# Activity
In the copy you make, keep each entry exactly as it is and leave out all images.

═══ Extracted data

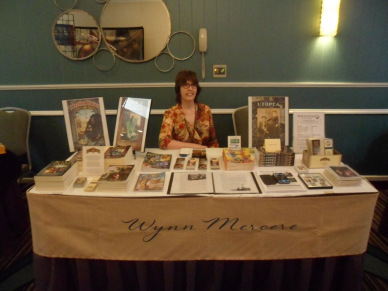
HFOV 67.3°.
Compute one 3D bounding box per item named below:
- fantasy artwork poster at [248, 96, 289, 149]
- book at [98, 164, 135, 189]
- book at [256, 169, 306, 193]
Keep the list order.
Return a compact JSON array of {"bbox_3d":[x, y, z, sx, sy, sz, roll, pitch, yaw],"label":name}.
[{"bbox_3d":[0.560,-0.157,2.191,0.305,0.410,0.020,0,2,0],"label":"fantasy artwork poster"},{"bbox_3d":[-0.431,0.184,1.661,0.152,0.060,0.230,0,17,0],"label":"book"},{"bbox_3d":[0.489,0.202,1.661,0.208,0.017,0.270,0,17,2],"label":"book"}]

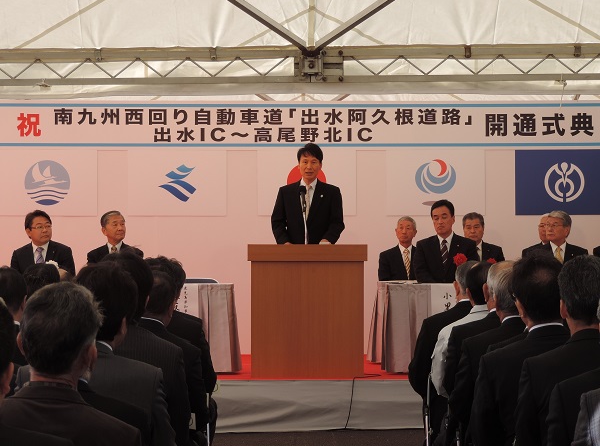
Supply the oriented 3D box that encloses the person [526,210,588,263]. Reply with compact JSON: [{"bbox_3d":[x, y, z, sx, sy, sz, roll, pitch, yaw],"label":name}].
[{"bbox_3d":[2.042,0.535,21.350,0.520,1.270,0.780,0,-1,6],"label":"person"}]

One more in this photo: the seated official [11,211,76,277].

══════

# Exercise response
HFOV 67.3°.
Compute one 3D bounding box per item named below:
- fantasy artwork poster at [248, 96, 289, 149]
- book at [98, 164, 135, 189]
- book at [256, 169, 306, 193]
Keep the list order.
Return a compact JSON array of {"bbox_3d":[x, y, z, sx, sy, sz, roll, pitch, yaw],"label":name}.
[{"bbox_3d":[0.560,-0.157,2.191,0.305,0.410,0.020,0,2,0],"label":"fantasy artwork poster"},{"bbox_3d":[-0.431,0.184,1.661,0.152,0.060,0.230,0,17,0],"label":"book"},{"bbox_3d":[0.489,0.202,1.661,0.208,0.017,0.270,0,17,2],"label":"book"}]

Supply the oriented 3D box that encloses the person [526,210,588,263]. Reply with compact JSON: [{"bbox_3d":[x, y, z, sx, sy, sz, roll, pitch, yaw],"label":name}].
[{"bbox_3d":[2.042,0.535,21.350,0.520,1.270,0.780,0,-1,6],"label":"person"}]

One more in this photo: the seated official [11,211,76,277].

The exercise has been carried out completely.